Publisher Alvin Wiehle of the Washington Herald-Telegram writes with brutal candor. When a recent District of Columbia practice blackout flopped, Publisher Wiehle combed the District's hair with a sneering editorial headline: "A blackout? Nuts! A whiteout!" During the recent scrap drive he pressed his editorial trigger again: "The people must conserve, conserve, conserve, but the Government is free to waste what it pleases. Attached to the wall of the public rest station at Dupont Circle are two iron trellises ... at least 40 lb. of good scrap. Why isn't something done?" He also runs pointed society notes: "Well, today Mother decided she'd go out and play bridge (that hated game). When she will come home nobody knows." Publisher Wiehle is twelve.

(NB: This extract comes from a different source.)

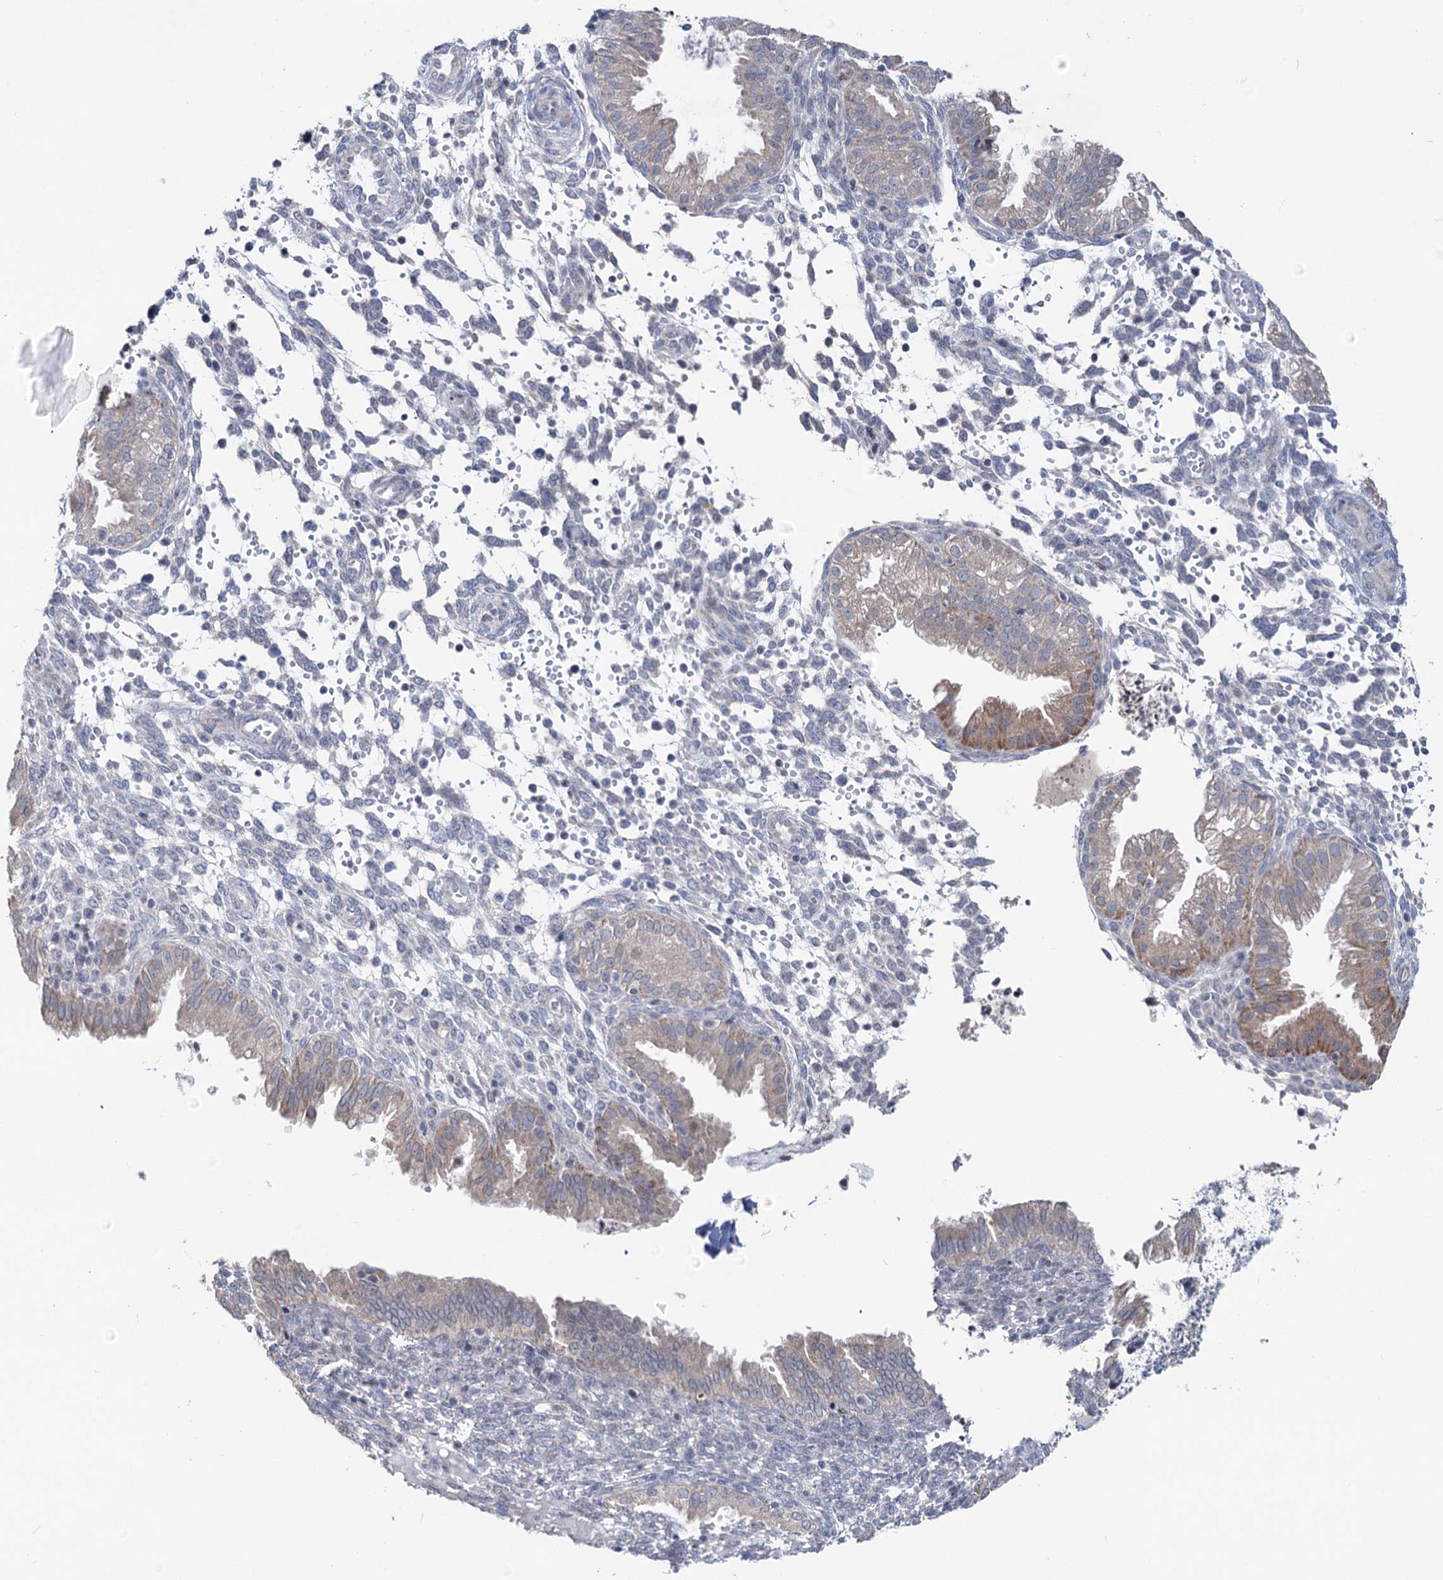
{"staining": {"intensity": "negative", "quantity": "none", "location": "none"}, "tissue": "endometrium", "cell_type": "Cells in endometrial stroma", "image_type": "normal", "snomed": [{"axis": "morphology", "description": "Normal tissue, NOS"}, {"axis": "topography", "description": "Endometrium"}], "caption": "The image shows no staining of cells in endometrial stroma in benign endometrium.", "gene": "PTGR1", "patient": {"sex": "female", "age": 33}}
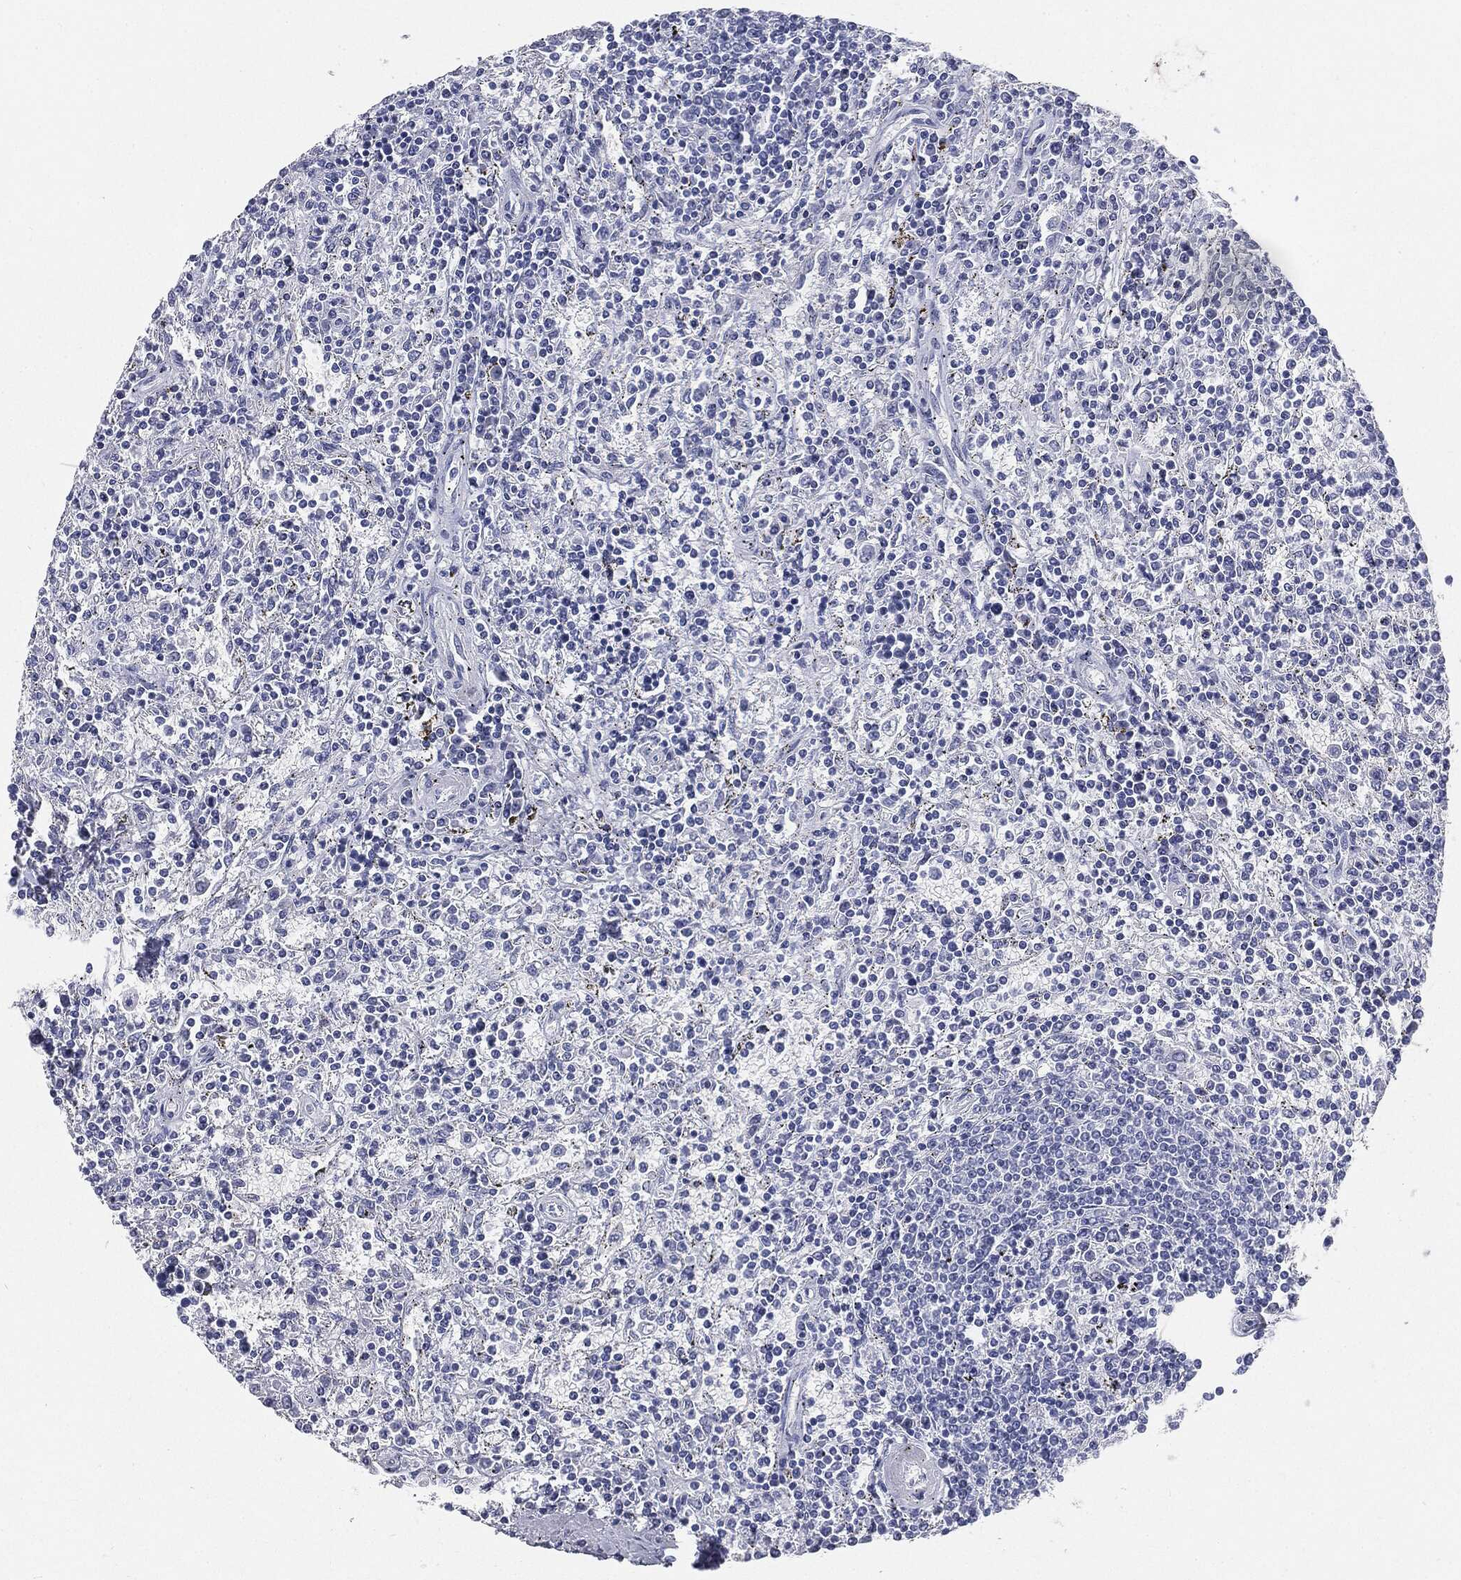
{"staining": {"intensity": "negative", "quantity": "none", "location": "none"}, "tissue": "lymphoma", "cell_type": "Tumor cells", "image_type": "cancer", "snomed": [{"axis": "morphology", "description": "Malignant lymphoma, non-Hodgkin's type, Low grade"}, {"axis": "topography", "description": "Spleen"}], "caption": "Malignant lymphoma, non-Hodgkin's type (low-grade) was stained to show a protein in brown. There is no significant expression in tumor cells.", "gene": "CUZD1", "patient": {"sex": "male", "age": 62}}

The newspaper bug bit Alvin Wiehle during a long illness in 1940. At first he made just one weekly copy of his four-page tabloid, printing it by hand in pencil. This year he began to dream of expanding, printed a suggestive notice on Page Two: "Washington, Sept. 14--For his birthday and Christmas, Alvin wants a mimeograph duplicator. . . ." Later Alvin roared gleefully to press with a Monday "extra" proclaiming: A. w. HAS DUPLICATOR--His three older sisters (he has four sisters and two brothers) got it for him.

With the help of 17 paying subscribers he has slowly boosted his little paper into the profit stage, a feat to make any red-ink-stained publisher gape. Last week Alvin was grossing "about 90-c- a week, barely enough to buy materials.

The paper goes to bed at 2 p.m. every Saturday, since that gives Alvin a chance to pilfer late flashes from the noon news broadcasts. Example: his Nov. 14 headline was RICKENBACKER IS RESCUED! It is such enterprise that gains Alvin new customers.

He holds them (a bigger problem) by filling up his inside, well-illustrated pages with snappy editorials, features and intimate, gossipy domestic (mostly Wiehle family) news, all of which he does himself.

Last week the Herald-Telegram reached its second birthday, but there was no special anniversary edition. Said shy, rueful Publisher Wiehle: "I forgot."